Cyberpunk 2077‘s Politics Should Be as Powerful as Its Aesthetics
I have to admit that 2015’s The Witcher 3 took me by surprise when it came out. The fantasy epic crept up on me and ended up being one of my most-played games of 2016, and I ended the year with an easy hundred-plus hours sunk into it.
The game fascinated me for a number of reasons, but mostly because of the care and detail that developers CD Projekt RED had written into the world. Geralt’s land of Rivia felt living and intricate, with a complex web of politics and character motivations spread over a gorgeously vivid and bright landscape. It felt like everything I had wanted Bethesda’s Elder Scrolls V: Skyrim to be.

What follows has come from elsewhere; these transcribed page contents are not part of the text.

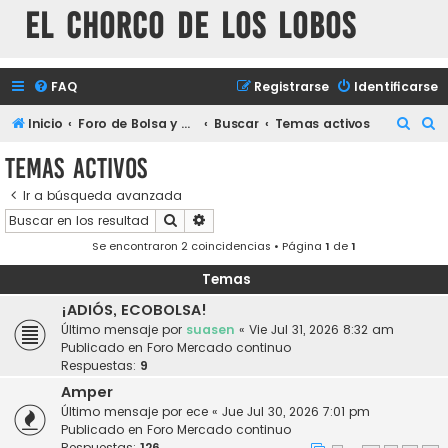
El chorco de los lobos
FAQ
Registrarse
Identificarse
B
B
Inicio
Foro de Bolsa y mercados financieros
Buscar
Temas activos
u
u
Temas activos
s
s
Ir a búsqueda avanzada
c
c
Buscar
Búsqueda avanzada
a
a
Se encontraron 2 coincidencias • Página
1
de
1
r
r
Temas
¡ADIÓS, ECOBOLSA!
Último mensaje por
suasen
«
Vie Jul 31, 2026 8:32 am
Publicado en
Foro Mercado continuo
Respuestas:
9
Amper
Último mensaje por
ece
«
Jue Jul 30, 2026 7:01 pm
Publicado en
Foro Mercado continuo
Respuestas:
126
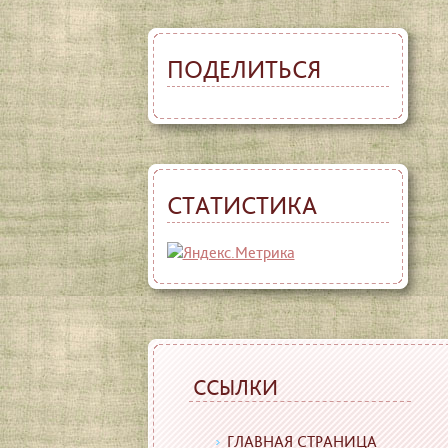
ПОДЕЛИТЬСЯ
СТАТИСТИКА
ССЫЛКИ
ГЛАВНАЯ СТРАНИЦА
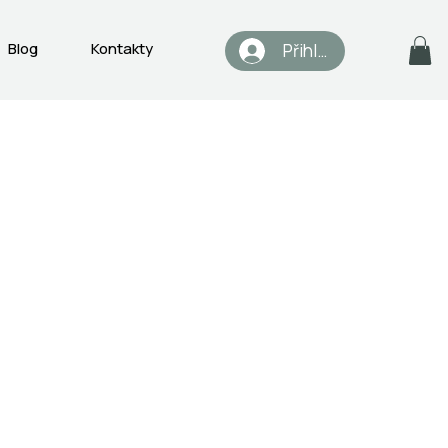
Blog
Kontakty
Přihlásit se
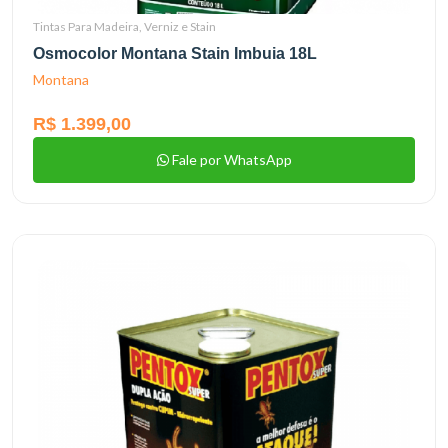
Tintas Para Madeira, Verniz e Stain
Osmocolor Montana Stain Imbuia 18L
Montana
R$ 1.399,00
Fale por WhatsApp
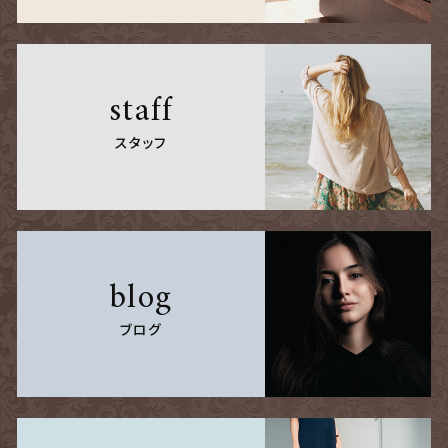
staff
スタッフ
blog
ブログ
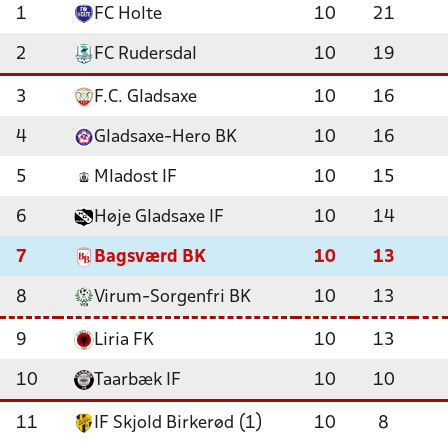
1
FC Holte
10
21
2
FC Rudersdal
10
19
3
F.C. Gladsaxe
10
16
4
Gladsaxe-Hero BK
10
16
5
Mladost IF
10
15
6
Høje Gladsaxe IF
10
14
7
Bagsværd BK
10
13
8
Virum-Sorgenfri BK
10
13
9
Liria FK
10
13
10
Taarbæk IF
10
10
11
IF Skjold Birkerød (1)
10
8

Both games reveled in their fantasy settings but it was only The Witcher that felt like the politics and the gameplay meshed, whereas Skyrim never transcended being a fantasy playground where occasionally I would find myself in trouble with the law for accidentally shouting someone off a cliff.

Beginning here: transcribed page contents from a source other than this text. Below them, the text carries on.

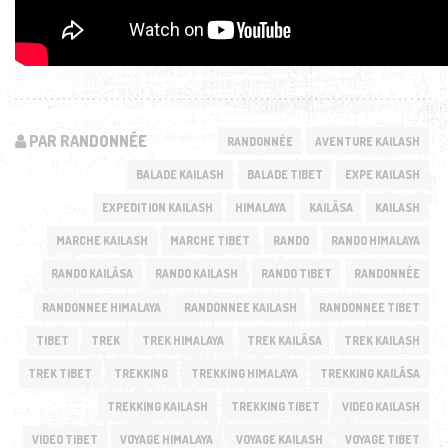
PAR RANDONNÉE
RANDONNÉE
AVENTURE KAILASH
BALADE KAILASH
BALADE TIBET
EXPE KAILASH
EXPEDITION KAILASH
HIMALAYA
KAILÂSA
KAILASH
MARCHE KAILASH
MARCHE TIBET
RANDO
RANDO HIMALAYA
RANDO KAILÂSA
RANDO KAILASH
RANDO TIBET
RANDONNÉE
RANDONNEE HIMALAYA
RANDONNEE KAILASH
RANDONNEE TIBET
TIBET
TREK
TREK HIMALAYA
TREK KAILÂSA
TREK KAILASH
TREK TIBET
TREKKING
TREKKING HIMALAYA
TREKKING KAILÂSA
TREKKING KAILASH
TREKKING TIBET
VIDEO KAILASH
VIDEO TIBET
VOYAGE HIMALAYA
VOYAGE KAILASH
VOYAGE TIBET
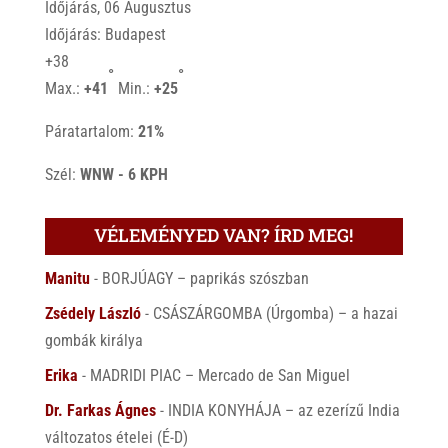
Időjárás, 06 Augusztus
Időjárás: Budapest
+
38
°
°
Max.:
+
41
Min.:
+
25
Páratartalom:
21%
Szél:
WNW - 6 KPH
VÉLEMÉNYED VAN? ÍRD MEG!
Manitu
-
BORJÚAGY – paprikás szószban
Zsédely László
-
CSÁSZÁRGOMBA (Úrgomba) – a hazai
gombák királya
Erika
-
MADRIDI PIAC – Mercado de San Miguel
Dr. Farkas Ágnes
-
INDIA KONYHÁJA – az ezerízű India
változatos ételei (É-D)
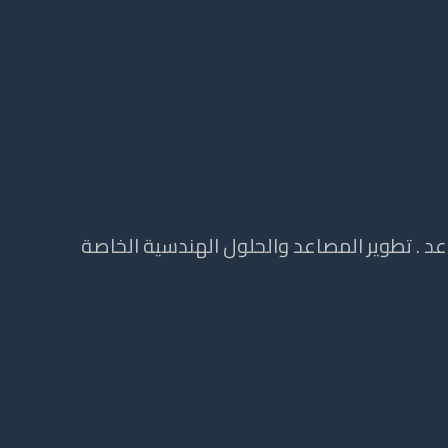
 . تطوير المصاعد والحلول الهندسية الخاصة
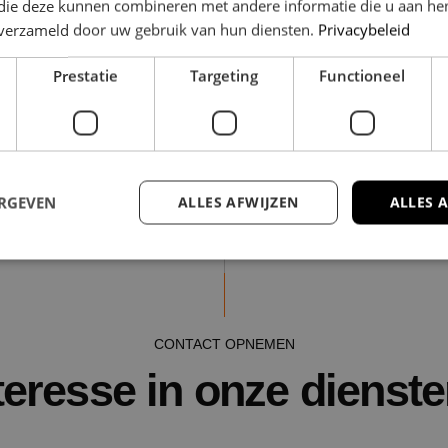
 die deze kunnen combineren met andere informatie die u aan hen
n verzameld door uw gebruik van hun diensten.
Privacybeleid
Prestatie
Targeting
Functioneel
ERGEVEN
ALLES AFWIJZEN
ALLES 
trikt noodzakelijk
Prestatie
Targeting
Functioneel
Niet-geclassificee
 cookies maken de kernfunctionaliteiten van de website mogelijk, zoals gebruikersaanm
CONTACT OPNEMEN
bsite kan niet goed worden gebruikt zonder de strikt noodzakelijke cookies.
teresse in onze dienst
Aanbieder
/
Domein
Vervaldatum
Omschrijving
Sessie
Cookie gegenereerd door appli
PHP.net
de PHP-taal. Dit is een identif
www.nestmakelaardij.nl
algemene doeleinden die wor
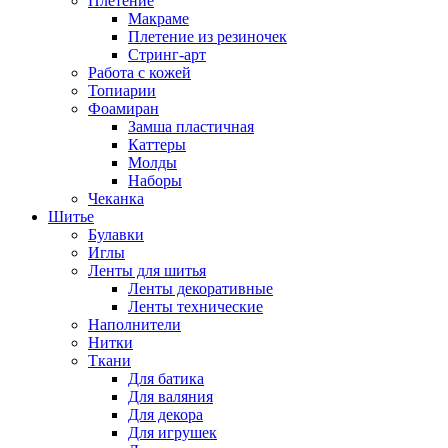
Плетение
Макраме
Плетение из резиночек
Стринг-арт
Работа с кожей
Топиарии
Фоамиран
Замша пластичная
Каттеры
Молды
Наборы
Чеканка
Шитье
Булавки
Иглы
Ленты для шитья
Ленты декоративные
Ленты технические
Наполнители
Нитки
Ткани
Для батика
Для валяния
Для декора
Для игрушек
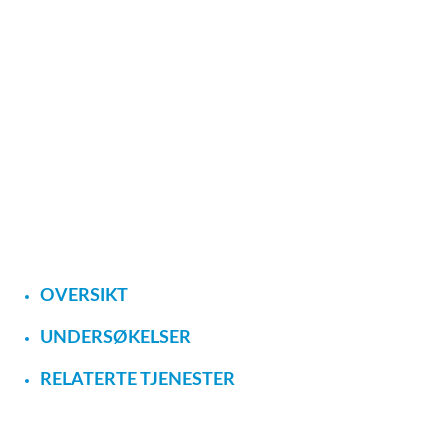
OVERSIKT
UNDERSØKELSER
RELATERTE TJENESTER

So when CDPR announced their plans to make a game based on Mike Pondsmith’s Cyberpunk 2020, I couldn’t have been more excited: who better to design a corporate hellscape than the creators of one of my favorite RPGs in recent memory, and one that really felt like it got why the world of Rivia had to be detailed enough to support its conflicts?
Cyberpunk (the genre, not Mike Pondsmith’s particular conception of it that CDPR is adapting) has a long and storied history of connection with the sociopolitical context of its day. Early, seminal cyberpunk novels and short stories of the 1980s saw the future as a bleak one, populated by megacorporate structures that would eventually dwarf the nations that birthed them.
The cyberpunk of the 1980s spoke to the fears of the era, but championed an individualism that led to conflicting messages. As Paste’s Cameron Kunzelman noted on Twitter, even in the early ‘90s there was the beginnings of pushback against a cyberpunk aesthetic that presented “…absolutely no critique of corporate power, no possibility that it will be shaken or assaulted by heroes who are entirely part of the system and who profit by their mastery within it, regardless of their ostensible marginalization and their posturings about constituting some form of counterculture.” (As stated by Nicola Nixon in a 1991 interview.)
The primary inconsistency in most cyberpunk revolves around this: That while the systems of the various dystopias are presented as evil, they must also be presented as “cool,” since the marketability of the product requires a certain sense of “cool-ness” in order to be desirable. So the numerous megacorps are horrific, of course, and do horrific things within the fiction, but they are also a key part of marketing material. They make up the background of the world, and the world has to be attractive to the potential player or buyer.
So now it’s 2018 and we’re getting the first full length trailer of CD Projekt RED’s interpretation of one of the most influential cyberpunk tabletop role-playing games. It’s a high-tech, colorful and bright interpretation of Pondsmith’s Night City, the primary setting of the original tabletop books.
Like all good cyberpunk megacities, Night City is too big and too crowded, an intermingling of thousands of rich and poor citizens in too-close quarters. The trailer is short, and primarily cinematic, but showcases all the expected beats of a cyberpunk metropolis—the augmented mercenaries, the slick suits of the corporate agents, and the dirty under-streets of night markets and back-alley fixers.
And like all good cyberpunk, 2077 bleeds cool, the primary definition of modern cyberpunk. We see the grime and the neon juxtaposed. The corporate thugs and the hired guns both sport high-tech weaponry and armor, skin turned hard and bulletproof as bullets fly. This is our cyberpunk: Everything is cool and nothing hurts.
If this were another studio, I would be more worried that this visual aesthetic signaled a lack of attention toward the internality of the politics in Cyberpunk 2077. While I’m still wary of it, as any critical gamer should be, the fact that CD Projekt RED managed to imbue The Witcher 3 with such detail in both its primary questline the surrounding ones gives me hope that 2077 will be as thoughtful.
We’ll have to wait a bit to find out (the official trailer didn’t list a release date) but it’s my hope that CDPR considers the weight of the history of cyberpunk when constructing the world and possibilities for the player in 2077. It’s easy to fall into the trap of writing a world that focuses solely on the aesthetic of cyberpunk without the darker messages inherent in a world controlled by unchecked corporatism, violence and individualism. Let’s hope that this Cyberpunk is one that bears that in mind.